== WORK TO COMPLETE ==
Tally the lines in the records below that contain "North" and return only the result.

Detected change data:

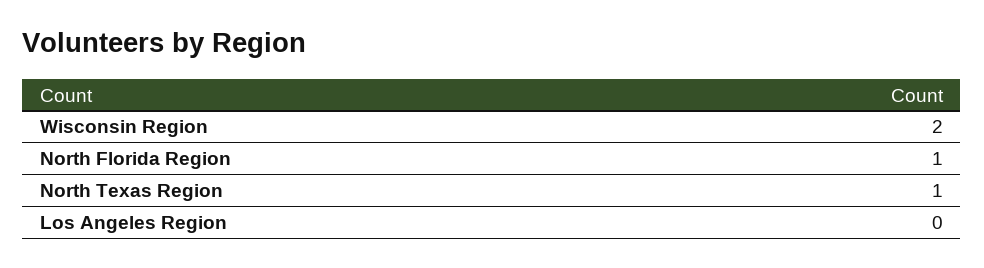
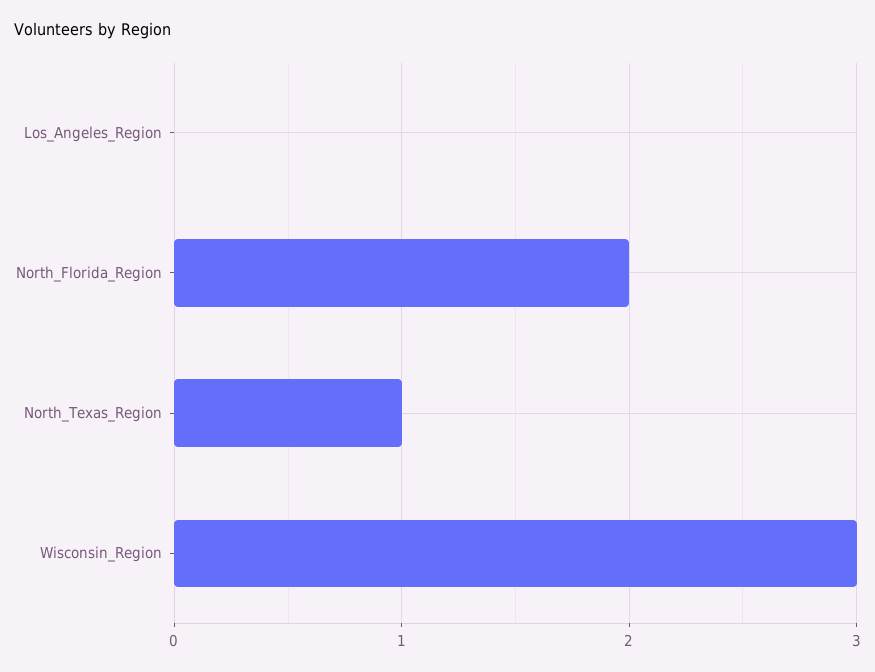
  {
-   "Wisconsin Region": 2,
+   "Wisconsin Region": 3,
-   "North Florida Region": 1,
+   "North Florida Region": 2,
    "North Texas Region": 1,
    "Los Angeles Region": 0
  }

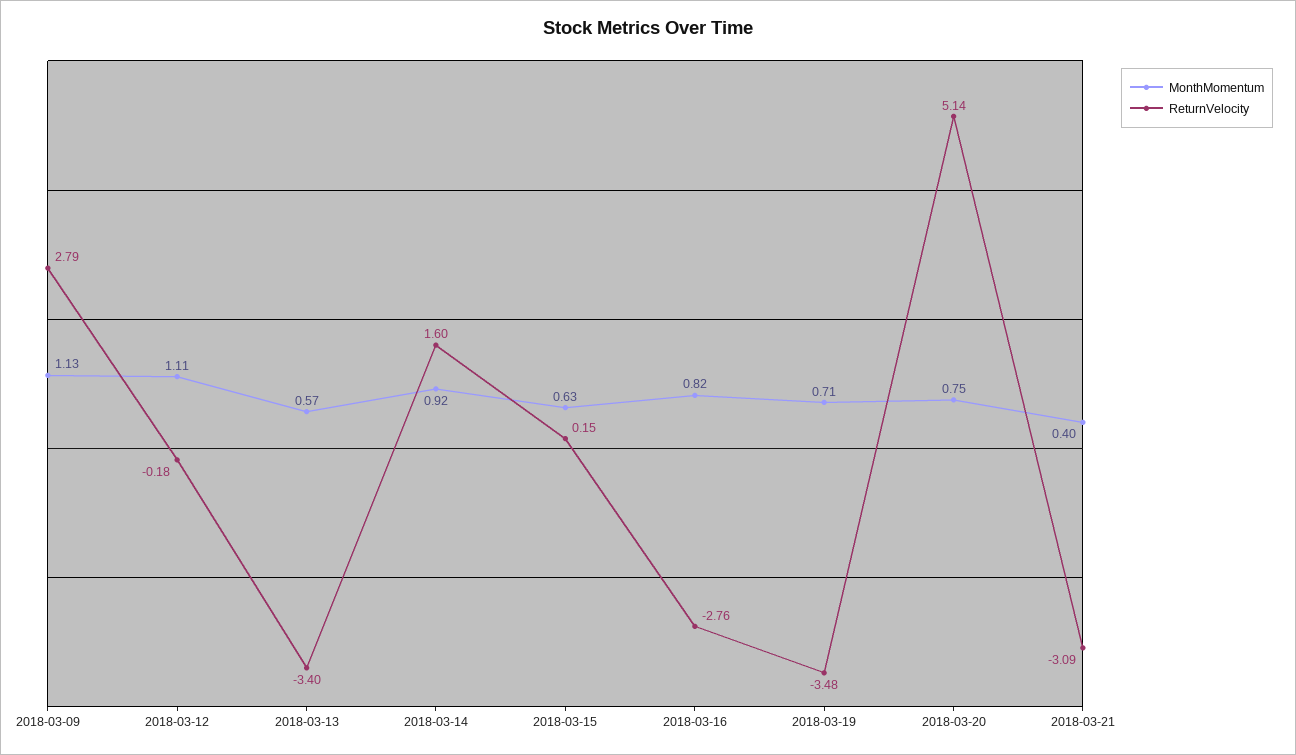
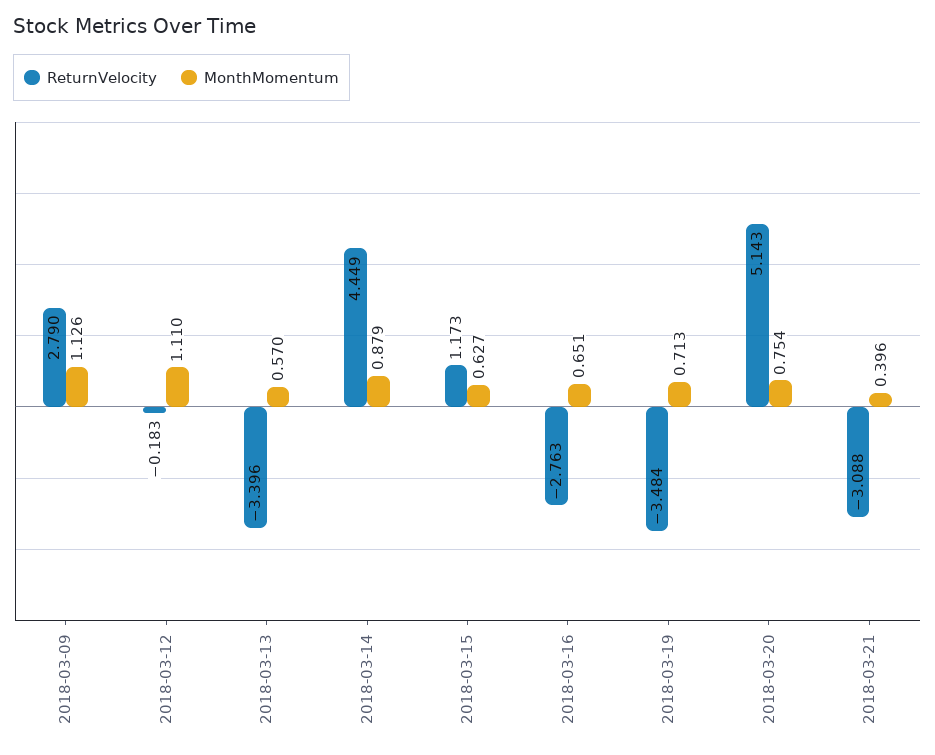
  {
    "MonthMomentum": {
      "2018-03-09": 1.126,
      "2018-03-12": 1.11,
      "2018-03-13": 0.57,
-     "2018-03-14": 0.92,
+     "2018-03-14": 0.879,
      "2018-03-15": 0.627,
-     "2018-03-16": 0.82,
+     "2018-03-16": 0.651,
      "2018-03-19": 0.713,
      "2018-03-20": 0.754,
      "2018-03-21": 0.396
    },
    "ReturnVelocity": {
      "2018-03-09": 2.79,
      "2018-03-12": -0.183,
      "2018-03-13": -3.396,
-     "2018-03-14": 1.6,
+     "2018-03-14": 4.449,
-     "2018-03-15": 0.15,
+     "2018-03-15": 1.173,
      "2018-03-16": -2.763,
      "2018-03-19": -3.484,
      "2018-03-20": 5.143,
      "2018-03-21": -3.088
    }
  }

== RESPONSE AREA ==
3